(Data extracted from a collection)
---

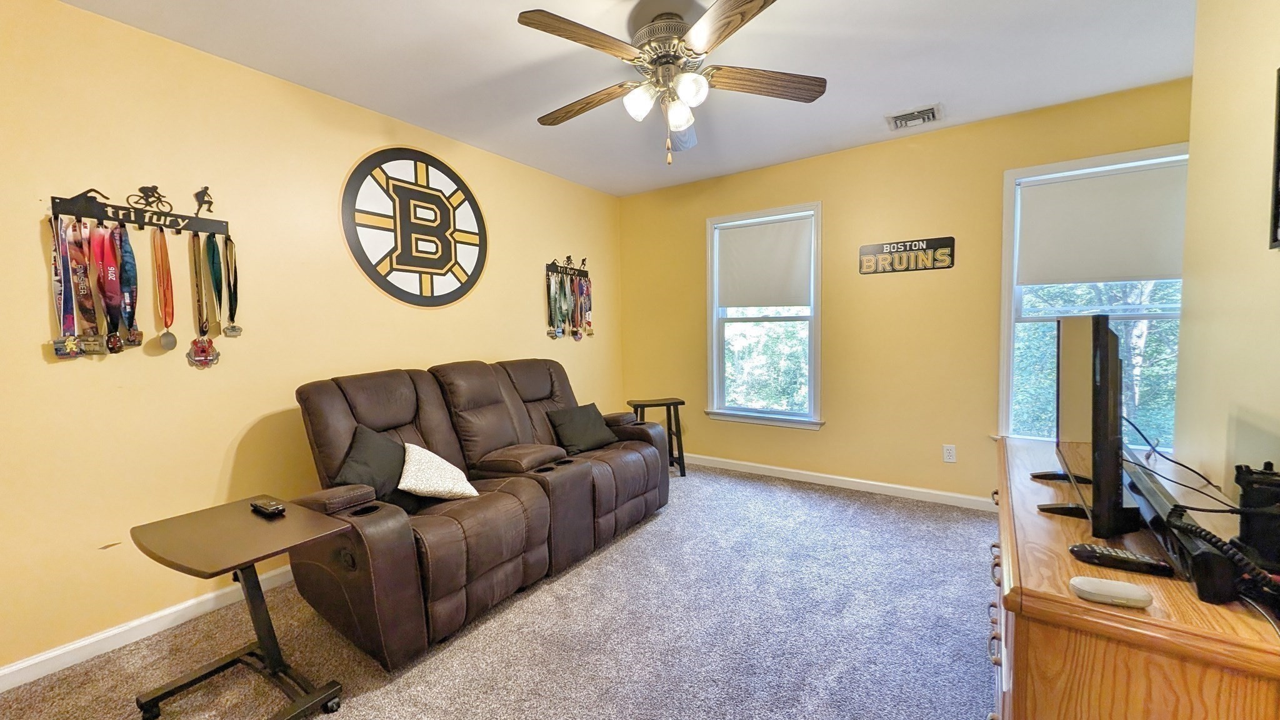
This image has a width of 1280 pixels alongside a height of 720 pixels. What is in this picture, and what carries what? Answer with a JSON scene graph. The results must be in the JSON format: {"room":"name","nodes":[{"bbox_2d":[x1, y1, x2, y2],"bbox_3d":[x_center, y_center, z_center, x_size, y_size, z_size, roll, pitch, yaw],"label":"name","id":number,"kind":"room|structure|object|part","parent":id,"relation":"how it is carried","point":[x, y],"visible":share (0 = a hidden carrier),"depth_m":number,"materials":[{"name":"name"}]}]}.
{"room":"living room","nodes":[
{"label":"living room","id":0,"kind":"room"},
{"bbox_2d":[0,0,624,681],"bbox_3d":[-1.640,-0.167,2.851,0.155,2.693,4.920,1,4,34],"label":"left wall","id":1,"kind":"structure","parent":0,"point":[40,305],"depth_m":2.09,"materials":[{"name":"paint"}]},
{"bbox_2d":[50,186,229,237],"bbox_3d":[-2.195,-0.672,1.982,0.073,0.171,0.529,1,4,34],"label":"rack","id":2,"kind":"object","parent":1,"relation":"attached to","point":[154,225],"visible":0.95,"depth_m":1.96,"materials":[{"name":"black metal"}]},
{"bbox_2d":[48,214,83,358],"bbox_3d":[-2.311,-0.282,1.792,0.094,0.515,0.087,1,4,34],"label":"medal","id":3,"kind":"object","parent":2,"relation":"hanging from","point":[59,280],"visible":0.88,"depth_m":1.79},
{"bbox_2d":[65,220,106,355],"bbox_3d":[-2.280,-0.289,1.827,0.116,0.520,0.083,1,4,34],"label":"medal","id":4,"kind":"object","parent":2,"relation":"hanging from","point":[84,291],"visible":0.92,"depth_m":1.82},
{"bbox_2d":[90,223,128,353],"bbox_3d":[-2.225,-0.300,1.863,0.118,0.519,0.077,1,4,34],"label":"medal","id":5,"kind":"object","parent":2,"relation":"hanging from","point":[109,280],"visible":0.94,"depth_m":1.86,"materials":[{"name":"red fabric"}]},
{"bbox_2d":[114,226,143,350],"bbox_3d":[-2.197,-0.300,1.908,0.117,0.493,0.067,1,4,34],"label":"medal","id":6,"kind":"object","parent":2,"relation":"hanging from","point":[130,264],"visible":0.94,"depth_m":1.90,"materials":[{"name":"blue fabric"}]},
{"bbox_2d":[151,227,177,351],"bbox_3d":[-2.129,-0.310,1.991,0.100,0.517,0.063,1,4,34],"label":"medal","id":7,"kind":"object","parent":2,"relation":"hanging from","point":[160,280],"visible":0.96,"depth_m":1.99,"materials":[{"name":"metal"}]},
{"bbox_2d":[188,235,221,366],"bbox_3d":[-2.070,-0.278,2.116,0.089,0.583,0.103,1,4,34],"label":"medal","id":8,"kind":"object","parent":2,"relation":"hanging from","point":[211,360],"visible":0.95,"depth_m":2.11,"materials":[{"name":"metal"}]},
{"bbox_2d":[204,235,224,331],"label":"medal","id":9,"kind":"object","parent":2,"relation":"hanging from","point":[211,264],"visible":0.96,"depth_m":2.13,"materials":[{"name":"green fabric"}]},
{"bbox_2d":[220,235,242,336],"bbox_3d":[-2.003,-0.360,2.178,0.121,0.456,0.071,1,4,34],"label":"medal","id":10,"kind":"object","parent":2,"relation":"hanging from","point":[234,327],"visible":0.97,"depth_m":2.17,"materials":[{"name":"metal"}]},
{"bbox_2d":[0,564,299,692],"bbox_3d":[-1.703,1.134,2.730,0.015,0.089,4.387,1,4,34],"label":"baseboard","id":11,"kind":"structure","parent":1,"relation":"attached to","point":[114,632],"depth_m":1.93,"materials":[{"name":"white paint"}]},
{"bbox_2d":[340,146,488,307],"bbox_3d":[-1.445,-0.872,2.997,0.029,1.076,1.017,1,4,34],"label":"round wall sign","id":12,"kind":"object","parent":1,"relation":"attached to","point":[427,273],"visible":0.99,"depth_m":2.92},
{"bbox_2d":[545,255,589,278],"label":"rack","id":13,"kind":"object","parent":1,"relation":"attached to","point":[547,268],"visible":0.94,"depth_m":4.04,"materials":[{"name":"black metal"}]},
{"bbox_2d":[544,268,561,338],"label":"medal","id":14,"kind":"object","parent":13,"relation":"hanging from","point":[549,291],"visible":0.94,"depth_m":3.83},
{"bbox_2d":[559,273,574,336],"bbox_3d":[-0.643,-0.448,3.895,0.086,0.495,0.141,1,4,34],"label":"medal","id":15,"kind":"object","parent":13,"relation":"hanging from","point":[568,298],"visible":0.93,"depth_m":3.89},
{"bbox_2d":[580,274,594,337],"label":"medal","id":16,"kind":"object","parent":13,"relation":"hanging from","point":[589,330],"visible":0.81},
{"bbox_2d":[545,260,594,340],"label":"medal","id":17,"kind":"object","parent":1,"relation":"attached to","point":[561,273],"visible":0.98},
{"bbox_2d":[0,462,998,719],"bbox_3d":[0.211,1.233,1.640,4.278,0.105,5.086,1,4,34],"label":"carpet floor","id":18,"kind":"structure","parent":0,"point":[371,700],"depth_m":1.89,"materials":[{"name":"grey carpet"}]},
{"bbox_2d":[128,494,348,719],"bbox_3d":[-1.399,0.921,1.583,0.589,0.637,0.479,1,4,34],"label":"tray table","id":19,"kind":"object","parent":18,"relation":"on","point":[140,545],"visible":0.98,"depth_m":1.54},
{"bbox_2d":[250,497,286,516],"bbox_3d":[-1.437,0.565,1.714,0.168,0.026,0.054,1,4,34],"label":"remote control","id":20,"kind":"object","parent":19,"relation":"on","point":[269,508],"visible":0.99,"depth_m":1.69,"materials":[{"name":"black plastic"}]},
{"bbox_2d":[287,360,669,670],"bbox_3d":[-0.731,0.598,2.663,1.035,1.078,2.145,1,4,34],"label":"reclining loveseat","id":21,"kind":"object","parent":18,"relation":"on","point":[635,467],"visible":0.94,"depth_m":2.18,"materials":[{"name":"brown leather"}]},
{"bbox_2d":[334,425,416,513],"bbox_3d":[-1.240,0.537,2.134,0.259,0.378,0.452,-1,3,1],"label":"black pillow","id":22,"kind":"object","parent":21,"relation":"on","point":[355,462],"visible":0.66,"depth_m":2.08,"materials":[{"name":"fabric"}]},
{"bbox_2d":[397,441,479,501],"bbox_3d":[-1.008,0.549,2.185,0.339,0.251,0.418,-2,3,-17],"label":"white pillow","id":23,"kind":"object","parent":21,"relation":"on","point":[454,469],"visible":0.97,"depth_m":2.09,"materials":[{"name":"fabric"}]},
{"bbox_2d":[545,401,617,454],"bbox_3d":[-0.414,0.480,3.148,0.254,0.303,0.468,1,4,34],"label":"black pillow","id":24,"kind":"object","parent":21,"relation":"on","point":[561,421],"visible":0.98,"depth_m":3.07,"materials":[{"name":"black fabric"}]},
{"bbox_2d":[626,396,686,476],"bbox_3d":[0.147,0.707,4.062,0.465,0.666,0.370,-2,3,-17],"label":"stool","id":25,"kind":"object","parent":18,"relation":"on","point":[681,403],"visible":0.69,"depth_m":3.99,"materials":[{"name":"wood"}]},
{"bbox_2d":[986,436,1279,719],"bbox_3d":[1.341,0.795,1.378,0.494,0.775,1.546,1,4,34],"label":"dresser","id":26,"kind":"object","parent":18,"relation":"on","point":[1154,620],"visible":0.78,"depth_m":0.87,"materials":[{"name":"brown wood"}]},
{"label":"drawer pulls","id":27,"kind":"part","parent":26,"relation":"part of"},
{"bbox_2d":[1030,312,1141,536],"bbox_3d":[1.311,0.144,1.357,0.227,0.545,0.824,1,4,34],"label":"television","id":28,"kind":"object","parent":26,"relation":"on","point":[1102,373],"visible":0.99,"depth_m":1.11,"materials":[{"name":"black plastic"}]},
{"bbox_2d":[1068,575,1153,608],"bbox_3d":[0.905,0.445,0.857,0.123,0.026,0.062,1,4,23],"label":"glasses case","id":29,"kind":"object","parent":26,"relation":"on","point":[1093,581],"visible":1,"depth_m":0.84,"materials":[{"name":"white plastic"}]},
{"bbox_2d":[1068,542,1175,576],"bbox_3d":[1.062,0.438,0.975,0.175,0.023,0.047,1,4,34],"label":"remote control","id":30,"kind":"object","parent":26,"relation":"on","point":[1102,554],"visible":0.99,"depth_m":0.97,"materials":[{"name":"black plastic"}]},
{"bbox_2d":[1123,460,1246,601],"bbox_3d":[1.281,0.386,1.094,0.127,0.101,0.670,1,4,34],"label":"soundbar","id":31,"kind":"object","parent":26,"relation":"on","point":[1225,586],"visible":0.7,"depth_m":0.91,"materials":[{"name":"black plastic"}]},
{"bbox_2d":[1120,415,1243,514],"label":"cable","id":32,"kind":"object","parent":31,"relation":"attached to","point":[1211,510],"visible":0.79,"depth_m":1.35,"materials":[{"name":"black plastic"}]},
{"bbox_2d":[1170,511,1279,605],"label":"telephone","id":33,"kind":"object","parent":26,"relation":"on","point":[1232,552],"visible":0.94,"depth_m":0.86,"materials":[{"name":"black plastic"}]},
{"bbox_2d":[1231,461,1279,571],"bbox_3d":[1.350,0.332,0.954,0.110,0.227,0.118,1,4,34],"label":"black device","id":34,"kind":"object","parent":26,"relation":"on","point":[1239,479],"visible":0.99,"depth_m":0.94,"materials":[{"name":"black plastic"}]},
{"bbox_2d":[49,0,1202,196],"bbox_3d":[0.096,-1.535,1.574,4.414,0.108,5.104,1,4,34],"label":"ceiling","id":35,"kind":"structure","parent":0,"point":[915,92],"depth_m":2.29,"materials":[{"name":"white paint"}]},
{"bbox_2d":[518,0,826,165],"bbox_3d":[0.130,-1.191,1.996,1.293,0.641,1.283,1,4,34],"label":"ceiling fan","id":36,"kind":"object","parent":35,"relation":"hanging from","point":[749,10],"visible":0.99,"depth_m":1.90,"materials":[{"name":"metal"}]},
{"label":"blade","id":37,"kind":"part","parent":36,"relation":"part of","materials":[{"name":"brown wood"}]},
{"bbox_3d":[-0.262,-1.208,2.112,0.585,0.057,0.220,1,4,34],"label":"blade","id":38,"kind":"part","parent":36,"relation":"part of","materials":[{"name":"brown wood"}]},
{"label":"shade","id":39,"kind":"part","parent":36,"relation":"part of","materials":[{"name":"white glass"}]},
{"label":"motor housing","id":40,"kind":"part","parent":36,"relation":"part of","materials":[{"name":"metal"}]},
{"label":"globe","id":41,"kind":"part","parent":36,"relation":"part of","materials":[{"name":"white glass"}]},
{"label":"glass shade","id":42,"kind":"part","parent":36,"relation":"part of","materials":[{"name":"white glass"}]},
{"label":"glass shade","id":43,"kind":"part","parent":36,"relation":"part of","materials":[{"name":"white glass"}]},
{"bbox_3d":[0.299,-1.190,1.603,0.262,0.045,0.535,-3,4,-25],"label":"blade","id":44,"kind":"part","parent":36,"relation":"part of","materials":[{"name":"brown wood"}]},
{"bbox_3d":[0.560,-1.216,1.958,0.612,0.048,0.219,-2,3,-7],"label":"blade","id":45,"kind":"part","parent":36,"relation":"part of","materials":[{"name":"brown wood"}]},
{"bbox_2d":[885,103,943,130],"bbox_3d":[1.790,-1.580,2.902,0.303,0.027,0.274,1,4,34],"label":"air vent","id":46,"kind":"object","parent":35,"relation":"attached to","point":[897,117],"visible":0.99,"depth_m":2.88,"materials":[{"name":"white metal"}]},
{"bbox_2d":[619,77,1194,506],"bbox_3d":[1.590,-0.303,3.674,4.149,2.676,0.154,1,4,34],"label":"back wall","id":47,"kind":"structure","parent":0,"point":[822,437],"depth_m":3.38,"materials":[{"name":"yellow paint"}]},
{"bbox_2d":[705,202,823,428],"bbox_3d":[1.100,-0.338,3.957,1.033,1.877,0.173,1,4,34],"label":"window","id":48,"kind":"structure","parent":47,"relation":"in","point":[779,414],"depth_m":3.97,"materials":[{"name":"white glass"}]},
{"bbox_2d":[716,215,812,308],"bbox_3d":[1.058,-0.825,3.896,0.839,0.756,0.053,1,4,34],"label":"roller shade","id":49,"kind":"object","parent":48,"relation":"attached to","point":[739,232],"visible":0.99,"depth_m":3.87,"materials":[{"name":"white fabric"}]},
{"bbox_2d":[683,452,992,510],"bbox_3d":[1.573,0.996,3.669,3.994,0.088,0.015,1,4,34],"label":"baseboard","id":50,"kind":"structure","parent":47,"relation":"attached to","point":[905,487],"depth_m":3.58,"materials":[{"name":"white paint"}]},
{"bbox_2d":[859,236,955,273],"bbox_3d":[1.959,-0.771,3.283,0.608,0.222,0.020,1,4,34],"label":"wall sign","id":51,"kind":"object","parent":47,"relation":"attached to","point":[889,247],"visible":0.99,"depth_m":3.27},
{"bbox_2d":[942,443,956,462],"bbox_3d":[2.244,0.677,3.219,0.072,0.120,0.009,1,4,34],"label":"wall socket","id":52,"kind":"object","parent":47,"relation":"attached to","point":[950,451],"visible":0.98,"depth_m":3.22,"materials":[{"name":"white plastic"}]},
{"bbox_2d":[997,141,1188,450],"bbox_3d":[2.914,-0.285,2.798,1.026,1.895,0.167,1,4,34],"label":"window","id":53,"kind":"structure","parent":47,"relation":"in","point":[1010,355],"depth_m":2.88,"materials":[{"name":"white glass"}]},
{"bbox_2d":[1016,159,1188,286],"bbox_3d":[2.880,-0.813,2.750,0.833,0.687,0.052,1,4,34],"label":"roller shade","id":54,"kind":"object","parent":53,"relation":"attached to","point":[1142,273],"visible":0.95,"depth_m":2.74,"materials":[{"name":"white fabric"}]},
{"bbox_2d":[1175,0,1279,514],"bbox_3d":[1.204,-0.094,0.274,0.140,2.693,3.877,1,4,34],"label":"right wall","id":55,"kind":"structure","parent":0,"point":[1250,232],"depth_m":1.43,"materials":[{"name":"beige paint"}]},
{"bbox_2d":[1269,65,1279,249],"bbox_3d":[1.589,-0.533,0.982,0.027,0.490,0.564,1,4,34],"label":"picture frame","id":56,"kind":"object","parent":55,"relation":"attached to","point":[1279,197],"visible":1,"depth_m":1.20,"materials":[{"name":"black"}]}
]}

---

* [WHAT IS REQUIRED]
Among the lines above, please find those with "remote" and copy them.

* [ANSWER SPACE]
{"bbox_2d":[250,497,286,516],"bbox_3d":[-1.437,0.565,1.714,0.168,0.026,0.054,1,4,34],"label":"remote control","id":20,"kind":"object","parent":19,"relation":"on","point":[269,508],"visible":0.99,"depth_m":1.69,"materials":[{"name":"black plastic"}]},
{"bbox_2d":[1068,542,1175,576],"bbox_3d":[1.062,0.438,0.975,0.175,0.023,0.047,1,4,34],"label":"remote control","id":30,"kind":"object","parent":26,"relation":"on","point":[1102,554],"visible":0.99,"depth_m":0.97,"materials":[{"name":"black plastic"}]},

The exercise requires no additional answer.